Compruebe su comprensión:
(a) Según el texto sobre Monastir, ¿cuántos hoyos tiene cada uno de los dos campos de golf de la ciudad?
(b) Indique si cada afirmación coincide con el texto sobre Monastir y cite las palabras que lo deciden: (i) El mausoleo de la familia Bourguiba tiene una cúpula dorada. (ii) Las grutas de El Kahlia se abren en lo alto de las colinas. (iii) El campo de golf de Port el Kantaoui está a unos cien kilómetros.
(c) Extraiga del texto sobre Monastir el fragmento que empieza con "Monastir acoge a" y continúa hasta "y espectáculos populares.".

En torno a una extensa explanada de reciente creación, varios monumentos antiguos relatan la historia de la ciudad, mientras que la mezquita Bourguiba honra el recuerdo de un primer presidente del Túnez independiente, natural de Monastir. Por otra parte, el mausoleo de la familia Bourguiba es otro monumento admirable por su cúpula dorada y sus dos esbeltos minaretes.

Otro aspecto del patrimonio de la ciudad es la suntuosidad de los trajes de fiesta tradicionales, enteramente bordados con lentejuelas e hilo dorado, que pueden admirarse en el Museo de las Artes y Tradiciones Populares.

Color local

Paseando por las callejuelas pintorescas de los barrios antiguos de Monastir, de pasajes abovedados en callejones cargados de fragancias, descubrirá con admiración un mundo de luces, impresiones, sonrisas y serenidad.

En todo el pueblo late la actividad, el taller del cincelador de cobre junto al gran bazar de alfombras, el minúsculo tenderete del artesano inclinado sobre su obra o el mercado que le acogerá en un torbellino de gritos, efluvios y colores…

Pequeño pueblo de pescadores encajado en un paisaje risueño y generoso, Monastir está rodeado de campos y huertas. Allí se perpetúa un modo de vida inmemorial. De pueblo en pueblo, uno se maravillará con la animación de los mercados, la rústica sencillez de los modos de vida, la originalidad de los trajes y las joyas beduinas.

Un parque de atracciones, Douar Kortine, presenta una puesta en escena de la vida tradicional; una tradición acogedora y rica por sus múltiples raíces.

Vacaciones en Monastir

Monastir acoge a los veraneantes esencialmente en Skanès y en Dkhila, dos playas de arena fina que se cuentan entre las más bonitas del litoral tunecino. El lugar está dotado con una hostelería de mucho nivel; los hoteles de lujo están cerca con los clubes familiares, donde habitualmente se ofrece una animación moderna y espectáculos populares.

Le espera un amplio abanico de actividades deportivas gracias a los hoteles y las bases náuticas bien equipados para la vela, el windsurf, el parasailing, las motos acuáticas y otros deportes náuticos.

Según sus gustos, también puede practicar el submarinismo, la equitación, el tenis, el tiro con arco, el voleibol playa… Magníficos barcos de paseo le dejarán admirar un litoral azul sembrado de islas e islotes.

Asimismo, podrá pasear por los muelles del magnífico puerto deportivo, donde aficionados a la náutica de todo el mundo se dan cita, y prolongar este paseo a orillas del mar hacia el puerto pesquero y hasta las curiosas grutas de El Kahlia, que se abren a ras de las olas.

Golf, congresos y talasoterapia

Rodeado de dunas con palmeras y de colinas cubiertas de olivares, Monastir tiene dos bonitos campos de golf de 18 hoyos cada uno.

El Flamingo Golf Course encantará a los jugadores veteranos por su recorrido decididamente deportivo y técnico; es sin embargo accesible para todos los jugadores, gracias a las múltiples zonas de salida adaptadas a los distintos niveles.

El Palm Links Golf Course, por su lado, ofrece un recorrido agradable y muchas facilidades para los jugadores deseosos de perfeccionarse: 9 hoyos de escuela y academia con un "practice" completo. Existe otro campo de golf en Port el Kantaoui, solamente a una veintena de kilómetros.

Datos proporcionados:
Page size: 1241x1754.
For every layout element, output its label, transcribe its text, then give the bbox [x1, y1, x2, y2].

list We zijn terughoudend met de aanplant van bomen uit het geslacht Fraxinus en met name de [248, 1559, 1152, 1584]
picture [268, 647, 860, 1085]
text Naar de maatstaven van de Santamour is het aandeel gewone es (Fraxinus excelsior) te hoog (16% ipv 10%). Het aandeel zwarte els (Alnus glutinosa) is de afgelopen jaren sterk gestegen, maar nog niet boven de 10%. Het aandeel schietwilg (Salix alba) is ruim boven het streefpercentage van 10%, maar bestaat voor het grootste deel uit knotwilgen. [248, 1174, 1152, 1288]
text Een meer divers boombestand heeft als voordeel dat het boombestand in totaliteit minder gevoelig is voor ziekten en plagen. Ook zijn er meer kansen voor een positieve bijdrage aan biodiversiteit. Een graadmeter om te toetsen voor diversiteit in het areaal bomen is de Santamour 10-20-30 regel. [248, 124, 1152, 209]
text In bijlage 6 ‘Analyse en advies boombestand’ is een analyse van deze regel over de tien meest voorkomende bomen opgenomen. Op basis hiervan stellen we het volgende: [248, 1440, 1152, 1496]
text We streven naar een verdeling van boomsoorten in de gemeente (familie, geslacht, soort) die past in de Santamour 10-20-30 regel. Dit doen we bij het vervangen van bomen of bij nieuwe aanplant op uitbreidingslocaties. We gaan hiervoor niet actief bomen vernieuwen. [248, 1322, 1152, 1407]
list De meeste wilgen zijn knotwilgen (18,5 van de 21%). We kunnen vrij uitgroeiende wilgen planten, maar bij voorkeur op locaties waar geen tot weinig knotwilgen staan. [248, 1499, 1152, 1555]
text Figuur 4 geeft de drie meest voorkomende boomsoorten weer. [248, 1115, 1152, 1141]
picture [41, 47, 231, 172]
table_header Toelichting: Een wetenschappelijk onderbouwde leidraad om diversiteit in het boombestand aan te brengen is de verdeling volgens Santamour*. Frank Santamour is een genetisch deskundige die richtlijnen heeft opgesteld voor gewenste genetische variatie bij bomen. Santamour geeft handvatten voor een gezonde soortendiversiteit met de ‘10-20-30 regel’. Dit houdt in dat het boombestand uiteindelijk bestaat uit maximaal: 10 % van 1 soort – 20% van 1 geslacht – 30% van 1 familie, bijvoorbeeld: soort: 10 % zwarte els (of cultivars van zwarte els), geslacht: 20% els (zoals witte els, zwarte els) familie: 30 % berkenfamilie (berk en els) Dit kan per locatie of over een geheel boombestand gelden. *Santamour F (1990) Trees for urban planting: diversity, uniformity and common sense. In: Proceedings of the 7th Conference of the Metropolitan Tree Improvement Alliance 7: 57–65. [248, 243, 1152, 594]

Respuestas en orden:
(a) Cada uno tiene 18 hoyos.

(b)
(i) Sí: "admirable por su cúpula dorada y sus dos esbeltos minaretes".
(ii) No: "que se abren a ras de las olas".
(iii) No: "solamente a una veintena de kilómetros".

(c)
Monastir acoge a los veraneantes esencialmente en Skanès y en Dkhila, dos playas de arena fina que se cuentan entre las más bonitas del litoral tunecino. El lugar está dotado con una hostelería de mucho nivel; los hoteles de lujo están cerca con los clubes familiares, donde habitualmente se ofrece una animación moderna y espectáculos populares.